In the past few weeks, CESJDS sophomores and juniors have taken the practice SAT and ACT tests to familiarize themselves with what will become critical components of the college admissions process. While this is a common practice across the country, standardized tests should be reevaluated to see whether their use is really worth all of the harm that they do to students, such as replacing their normal learning habits with constant stressful preparation and making students believe that learning is not as important as the grade that comes with it.

To start off, standardized tests are a major cause of stress in high school students all across the country. Students spend hours and hours of time preparing for a test that they believe decides their future when they could be spending that time having fun or learning useful information.

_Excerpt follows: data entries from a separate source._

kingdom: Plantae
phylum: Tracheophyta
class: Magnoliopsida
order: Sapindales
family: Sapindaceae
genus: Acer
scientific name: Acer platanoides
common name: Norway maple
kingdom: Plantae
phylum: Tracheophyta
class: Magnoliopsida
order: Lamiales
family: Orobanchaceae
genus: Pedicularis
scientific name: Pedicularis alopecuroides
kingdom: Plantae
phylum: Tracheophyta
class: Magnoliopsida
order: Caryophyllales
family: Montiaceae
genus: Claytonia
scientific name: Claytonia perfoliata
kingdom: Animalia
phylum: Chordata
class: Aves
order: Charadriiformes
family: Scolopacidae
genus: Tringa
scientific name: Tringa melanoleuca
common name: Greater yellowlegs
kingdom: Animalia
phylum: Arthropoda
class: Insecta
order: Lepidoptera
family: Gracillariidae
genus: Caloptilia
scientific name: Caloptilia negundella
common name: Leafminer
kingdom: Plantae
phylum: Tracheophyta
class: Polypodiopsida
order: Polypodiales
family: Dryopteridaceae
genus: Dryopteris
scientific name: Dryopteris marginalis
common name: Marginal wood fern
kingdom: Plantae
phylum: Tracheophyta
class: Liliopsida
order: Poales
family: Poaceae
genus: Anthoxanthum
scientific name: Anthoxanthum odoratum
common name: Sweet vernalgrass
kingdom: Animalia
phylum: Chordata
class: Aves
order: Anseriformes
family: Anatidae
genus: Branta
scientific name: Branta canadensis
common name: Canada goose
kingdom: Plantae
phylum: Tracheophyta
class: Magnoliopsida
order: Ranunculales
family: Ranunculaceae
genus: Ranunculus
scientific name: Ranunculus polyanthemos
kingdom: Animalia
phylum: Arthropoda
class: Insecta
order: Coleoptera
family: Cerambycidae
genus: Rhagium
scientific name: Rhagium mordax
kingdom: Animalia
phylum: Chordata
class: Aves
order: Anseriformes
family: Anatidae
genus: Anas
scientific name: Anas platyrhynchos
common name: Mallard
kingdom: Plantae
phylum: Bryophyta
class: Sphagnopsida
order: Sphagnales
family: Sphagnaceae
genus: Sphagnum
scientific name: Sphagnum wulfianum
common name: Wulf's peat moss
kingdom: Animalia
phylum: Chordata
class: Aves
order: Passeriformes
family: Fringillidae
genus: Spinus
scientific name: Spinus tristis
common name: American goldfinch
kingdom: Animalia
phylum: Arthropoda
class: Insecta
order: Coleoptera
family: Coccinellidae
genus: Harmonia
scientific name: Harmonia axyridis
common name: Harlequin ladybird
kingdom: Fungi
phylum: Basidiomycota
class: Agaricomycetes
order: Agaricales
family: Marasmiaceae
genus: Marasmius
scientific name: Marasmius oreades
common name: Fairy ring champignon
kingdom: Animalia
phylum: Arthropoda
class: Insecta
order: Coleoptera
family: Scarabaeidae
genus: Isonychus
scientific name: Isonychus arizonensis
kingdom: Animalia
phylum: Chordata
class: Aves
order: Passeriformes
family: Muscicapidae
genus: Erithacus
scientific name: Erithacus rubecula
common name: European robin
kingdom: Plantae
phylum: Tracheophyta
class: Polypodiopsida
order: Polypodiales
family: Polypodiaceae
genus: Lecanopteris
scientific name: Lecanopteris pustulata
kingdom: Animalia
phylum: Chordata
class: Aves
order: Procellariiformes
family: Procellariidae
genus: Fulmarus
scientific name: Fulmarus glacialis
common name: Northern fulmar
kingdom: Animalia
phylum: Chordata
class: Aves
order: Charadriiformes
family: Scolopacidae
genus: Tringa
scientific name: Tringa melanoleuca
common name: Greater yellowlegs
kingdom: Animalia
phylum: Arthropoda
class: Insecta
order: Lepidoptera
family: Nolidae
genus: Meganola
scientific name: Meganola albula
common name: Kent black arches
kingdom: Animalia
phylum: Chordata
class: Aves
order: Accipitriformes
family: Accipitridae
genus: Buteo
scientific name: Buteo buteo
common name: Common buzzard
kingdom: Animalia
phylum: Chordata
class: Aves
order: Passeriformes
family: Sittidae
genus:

If a student performs poorly on a standardized test, they can face increased pressure from their parents and peers to do better and be “smarter.” This can lead to students resenting learning and believing that they are worse than everyone else because of their low score.

In addition, many colleges are making the SAT and ACT tests optional, with more colleges taking this approach each year. If colleges do not require these tests, then there should be no reason for students to still be taking them since they cause so much stress and harm.

Standardized tests also do not take into account other factors that are unique to each student, such as their mental health, family life or socioeconomic status. 

Often, students from wealthier households have higher scores because of tutors and programs to which poorer students might not have access. This leads to inequality on the score sheets and an increased rate of wealthier students accepted into colleges, even when they are not necessarily smarter than less affluent students.

You might say that standardized tests allow students to learn more from the test than they would otherwise in the classroom and that it prepares them for college. In reality,  preparation often takes away from other learning that students could be doing as they spend all their time memorizing and repeating basic information that they need for these tests.

Also, when a student does well on a standardized test, it does not mean that they now know what they need to know before they get to college. Its only significance is that the student was able to memorize and cram the information before the test, which they then probably forgot as quickly as they had learned it.

Standardized tests also teach students that memorization and last-minute learning of information is a tool necessary for life. Furthermore, tests lead to the general belief in kids that learning is only important for how you will be graded on it.

Standardized tests are at risk of causing students to lose the original purpose of learning: for learning’s sake. We should rethink whether those tests are still worth taking.